Stored data entries:
>>>
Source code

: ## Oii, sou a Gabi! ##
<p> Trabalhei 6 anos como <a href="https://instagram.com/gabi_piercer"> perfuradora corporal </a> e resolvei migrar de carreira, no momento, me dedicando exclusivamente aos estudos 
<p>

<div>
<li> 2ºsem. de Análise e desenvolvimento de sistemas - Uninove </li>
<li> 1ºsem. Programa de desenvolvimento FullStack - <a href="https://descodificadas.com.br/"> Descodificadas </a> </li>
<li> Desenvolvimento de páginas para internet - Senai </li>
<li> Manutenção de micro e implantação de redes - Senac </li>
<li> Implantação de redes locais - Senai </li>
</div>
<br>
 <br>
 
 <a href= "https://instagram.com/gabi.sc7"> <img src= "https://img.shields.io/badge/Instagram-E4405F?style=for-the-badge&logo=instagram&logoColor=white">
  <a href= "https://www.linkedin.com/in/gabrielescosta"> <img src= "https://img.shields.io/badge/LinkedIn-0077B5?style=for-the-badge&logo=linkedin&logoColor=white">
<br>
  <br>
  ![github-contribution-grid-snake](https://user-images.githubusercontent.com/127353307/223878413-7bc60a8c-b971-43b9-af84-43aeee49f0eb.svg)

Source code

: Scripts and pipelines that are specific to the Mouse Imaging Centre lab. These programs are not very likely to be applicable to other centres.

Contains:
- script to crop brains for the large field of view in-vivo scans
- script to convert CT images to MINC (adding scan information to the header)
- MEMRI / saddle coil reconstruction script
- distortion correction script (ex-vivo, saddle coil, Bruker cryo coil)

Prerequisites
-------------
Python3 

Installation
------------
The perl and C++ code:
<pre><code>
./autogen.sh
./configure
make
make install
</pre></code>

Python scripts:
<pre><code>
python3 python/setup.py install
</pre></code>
<<<
Put every line from the start of the records down to the line containing "to other centres.", inclusive, into a Markdown table with the columns Number and Record line, leaving out blank lines.

COMPLETED EXERCISE:
| Number | Record line |
|---|---|
| 1 | Source code |
| 2 | : ## Oii, sou a Gabi! ## |
| 3 | <p> Trabalhei 6 anos como <a href="https://instagram.com/gabi_piercer"> perfuradora corporal </a> e resolvei migrar de carreira, no momento, me dedicando exclusivamente aos estudos  |
| 4 | <p> |
| 5 | <div> |
| 6 | <li> 2ºsem. de Análise e desenvolvimento de sistemas - Uninove </li> |
| 7 | <li> 1ºsem. Programa de desenvolvimento FullStack - <a href="https://descodificadas.com.br/"> Descodificadas </a> </li> |
| 8 | <li> Desenvolvimento de páginas para internet - Senai </li> |
| 9 | <li> Manutenção de micro e implantação de redes - Senac </li> |
| 10 | <li> Implantação de redes locais - Senai </li> |
| 11 | </div> |
| 12 | <br> |
| 13 |  <br> |
| 14 |  <a href= "https://instagram.com/gabi.sc7"> <img src= "https://img.shields.io/badge/Instagram-E4405F?style=for-the-badge&logo=instagram&logoColor=white"> |
| 15 |   <a href= "https://www.linkedin.com/in/gabrielescosta"> <img src= "https://img.shields.io/badge/LinkedIn-0077B5?style=for-the-badge&logo=linkedin&logoColor=white"> |
| 16 | <br> |
| 17 |   <br> |
| 18 |   ![github-contribution-grid-snake](https://user-images.githubusercontent.com/127353307/223878413-7bc60a8c-b971-43b9-af84-43aeee49f0eb.svg) |
| 19 | Source code |
| 20 | : Scripts and pipelines that are specific to the Mouse Imaging Centre lab. These programs are not very likely to be applicable to other centres. |